Question (corrected based on ERATA):
The test in line 1 of the mergeSort procedure reads if p >= r rather than if p == r.
If mergeSort is called with p > r, then the subarray A[p:r] is empty.
Argue that as long as the initial call of mergeSort(A, 1, n) has n >= 1, the test if p == r suffices to ensure that no recursive call has p > r.
Edit: The given code below should be seen as pseudo-code (not python). Array indices start from 1.
def mergeSort(arr, p, r):
if p >= r: #line 1
return #line 2
q = math.floor((p+r)/2) #line 3
mergeSort(arr, p, q) #line 4
mergeSort(arr, q+1, r) #line 5
#line 6
merge(arr, p, q, r) #line 7
My attempt at solution: For line 4, p is always less than or equal to r based on the initial conditions and the fact, that q is a midpoint between p and r. I run into problem for line 5, if I had an array with single element then line 4 is good but for line 5, q+1 leads to p > r What am I missing?

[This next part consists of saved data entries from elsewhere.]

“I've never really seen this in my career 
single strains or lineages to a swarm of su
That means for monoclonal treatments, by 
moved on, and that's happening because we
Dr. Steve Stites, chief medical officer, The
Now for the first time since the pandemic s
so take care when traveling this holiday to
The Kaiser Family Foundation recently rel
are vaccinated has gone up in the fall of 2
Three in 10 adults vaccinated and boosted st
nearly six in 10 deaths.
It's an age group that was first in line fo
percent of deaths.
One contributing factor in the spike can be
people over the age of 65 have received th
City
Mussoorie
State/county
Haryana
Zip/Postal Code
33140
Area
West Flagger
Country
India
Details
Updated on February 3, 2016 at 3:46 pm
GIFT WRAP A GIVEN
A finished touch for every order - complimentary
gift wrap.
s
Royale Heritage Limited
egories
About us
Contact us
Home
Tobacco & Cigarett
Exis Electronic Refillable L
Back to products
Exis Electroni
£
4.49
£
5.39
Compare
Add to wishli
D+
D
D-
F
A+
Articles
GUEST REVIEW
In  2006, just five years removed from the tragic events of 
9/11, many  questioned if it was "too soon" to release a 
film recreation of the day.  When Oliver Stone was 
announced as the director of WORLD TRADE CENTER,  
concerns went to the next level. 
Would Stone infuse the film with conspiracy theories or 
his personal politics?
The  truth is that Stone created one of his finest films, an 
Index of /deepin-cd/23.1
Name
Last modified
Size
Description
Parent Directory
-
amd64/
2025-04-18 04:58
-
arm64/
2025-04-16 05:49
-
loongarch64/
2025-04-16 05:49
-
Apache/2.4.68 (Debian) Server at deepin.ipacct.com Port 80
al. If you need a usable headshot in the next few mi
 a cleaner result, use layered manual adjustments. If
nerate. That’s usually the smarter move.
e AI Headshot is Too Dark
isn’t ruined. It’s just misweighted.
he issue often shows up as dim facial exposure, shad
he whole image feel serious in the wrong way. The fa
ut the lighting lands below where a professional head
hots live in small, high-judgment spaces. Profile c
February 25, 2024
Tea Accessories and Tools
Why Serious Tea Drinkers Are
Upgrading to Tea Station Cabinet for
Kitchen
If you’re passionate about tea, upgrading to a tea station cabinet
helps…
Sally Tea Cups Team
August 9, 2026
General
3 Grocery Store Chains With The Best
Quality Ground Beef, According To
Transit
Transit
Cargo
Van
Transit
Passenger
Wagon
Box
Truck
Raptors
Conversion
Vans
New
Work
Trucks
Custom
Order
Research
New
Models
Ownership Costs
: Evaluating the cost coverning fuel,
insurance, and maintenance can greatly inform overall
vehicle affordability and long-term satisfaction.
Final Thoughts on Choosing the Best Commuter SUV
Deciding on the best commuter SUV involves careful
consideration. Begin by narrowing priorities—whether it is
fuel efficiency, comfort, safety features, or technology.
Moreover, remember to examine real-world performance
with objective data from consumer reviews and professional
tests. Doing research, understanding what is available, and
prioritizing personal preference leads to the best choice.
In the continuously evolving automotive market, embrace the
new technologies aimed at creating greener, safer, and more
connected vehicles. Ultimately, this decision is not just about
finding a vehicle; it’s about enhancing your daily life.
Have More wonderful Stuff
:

Edit: Based on comments today, it makes perfect sense to replace p>=r with p==r. there are two function calls to itself within the function. line 4 call used p and q as parameters. since q is a midpoint between p and r (with r >=p always), p can never be greater than q for line 4. for same reasons, q is always less than r and thus q+1 can only be equal to r at max. this reasoning make perfect sense and is quite apparent. i think i was just tired when i wrote this question.
if I had an array with single element then ...
then p == r and you return in line 2 and don't reach line 5.